* [ASSIGNMENT]: Rewrite the lines below as a numbered list, dropping any blank lines.
..........
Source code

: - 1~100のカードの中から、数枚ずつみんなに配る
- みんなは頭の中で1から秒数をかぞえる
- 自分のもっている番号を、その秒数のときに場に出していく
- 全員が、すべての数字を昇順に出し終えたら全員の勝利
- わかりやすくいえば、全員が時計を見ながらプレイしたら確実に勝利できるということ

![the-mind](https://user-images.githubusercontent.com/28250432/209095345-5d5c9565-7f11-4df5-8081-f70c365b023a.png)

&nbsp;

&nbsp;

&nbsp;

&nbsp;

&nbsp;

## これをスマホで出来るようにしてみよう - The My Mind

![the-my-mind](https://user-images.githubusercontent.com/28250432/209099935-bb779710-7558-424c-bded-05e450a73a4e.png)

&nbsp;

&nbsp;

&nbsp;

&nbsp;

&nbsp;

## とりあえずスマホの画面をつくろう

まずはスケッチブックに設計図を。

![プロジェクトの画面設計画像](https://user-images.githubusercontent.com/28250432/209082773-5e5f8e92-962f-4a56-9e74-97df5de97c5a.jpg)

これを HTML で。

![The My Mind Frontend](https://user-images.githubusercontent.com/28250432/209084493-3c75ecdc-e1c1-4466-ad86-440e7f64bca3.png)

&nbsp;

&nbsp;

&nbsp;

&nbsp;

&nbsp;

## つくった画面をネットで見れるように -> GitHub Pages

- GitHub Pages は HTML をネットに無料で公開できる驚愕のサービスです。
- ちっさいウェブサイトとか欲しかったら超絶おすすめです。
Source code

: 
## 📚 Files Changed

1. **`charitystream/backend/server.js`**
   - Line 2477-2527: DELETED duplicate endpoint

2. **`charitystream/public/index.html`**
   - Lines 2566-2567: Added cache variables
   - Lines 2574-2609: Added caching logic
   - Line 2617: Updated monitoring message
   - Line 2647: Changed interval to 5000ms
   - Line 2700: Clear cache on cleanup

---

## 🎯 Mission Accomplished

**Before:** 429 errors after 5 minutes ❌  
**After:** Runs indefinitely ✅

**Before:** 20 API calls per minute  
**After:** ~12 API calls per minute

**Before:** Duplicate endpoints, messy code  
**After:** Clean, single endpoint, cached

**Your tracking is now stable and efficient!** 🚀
..........
* [ANSWER BELOW]:
1. Source code
2. : - 1~100のカードの中から、数枚ずつみんなに配る
3. - みんなは頭の中で1から秒数をかぞえる
4. - 自分のもっている番号を、その秒数のときに場に出していく
5. - 全員が、すべての数字を昇順に出し終えたら全員の勝利
6. - わかりやすくいえば、全員が時計を見ながらプレイしたら確実に勝利できるということ
7. ![the-mind](https://user-images.githubusercontent.com/28250432/209095345-5d5c9565-7f11-4df5-8081-f70c365b023a.png)
8. &nbsp;
9. &nbsp;
10. &nbsp;
11. &nbsp;
12. &nbsp;
13. ## これをスマホで出来るようにしてみよう - The My Mind
14. ![the-my-mind](https://user-images.githubusercontent.com/28250432/209099935-bb779710-7558-424c-bded-05e450a73a4e.png)
15. &nbsp;
16. &nbsp;
17. &nbsp;
18. &nbsp;
19. &nbsp;
20. ## とりあえずスマホの画面をつくろう
21. まずはスケッチブックに設計図を。
22. ![プロジェクトの画面設計画像](https://user-images.githubusercontent.com/28250432/209082773-5e5f8e92-962f-4a56-9e74-97df5de97c5a.jpg)
23. これを HTML で。
24. ![The My Mind Frontend](https://user-images.githubusercontent.com/28250432/209084493-3c75ecdc-e1c1-4466-ad86-440e7f64bca3.png)
25. &nbsp;
26. &nbsp;
27. &nbsp;
28. &nbsp;
29. &nbsp;
30. ## つくった画面をネットで見れるように -> GitHub Pages
31. - GitHub Pages は HTML をネットに無料で公開できる驚愕のサービスです。
32. - ちっさいウェブサイトとか欲しかったら超絶おすすめです。
33. Source code
34. : 
35. ## 📚 Files Changed
36. 1. **`charitystream/backend/server.js`**
37.    - Line 2477-2527: DELETED duplicate endpoint
38. 2. **`charitystream/public/index.html`**
39.    - Lines 2566-2567: Added cache variables
40.    - Lines 2574-2609: Added caching logic
41.    - Line 2617: Updated monitoring message
42.    - Line 2647: Changed interval to 5000ms
43.    - Line 2700: Clear cache on cleanup
44. ---
45. ## 🎯 Mission Accomplished
46. **Before:** 429 errors after 5 minutes ❌  
47. **After:** Runs indefinitely ✅
48. **Before:** 20 API calls per minute  
49. **After:** ~12 API calls per minute
50. **Before:** Duplicate endpoints, messy code  
51. **After:** Clean, single endpoint, cached
52. **Your tracking is now stable and efficient!** 🚀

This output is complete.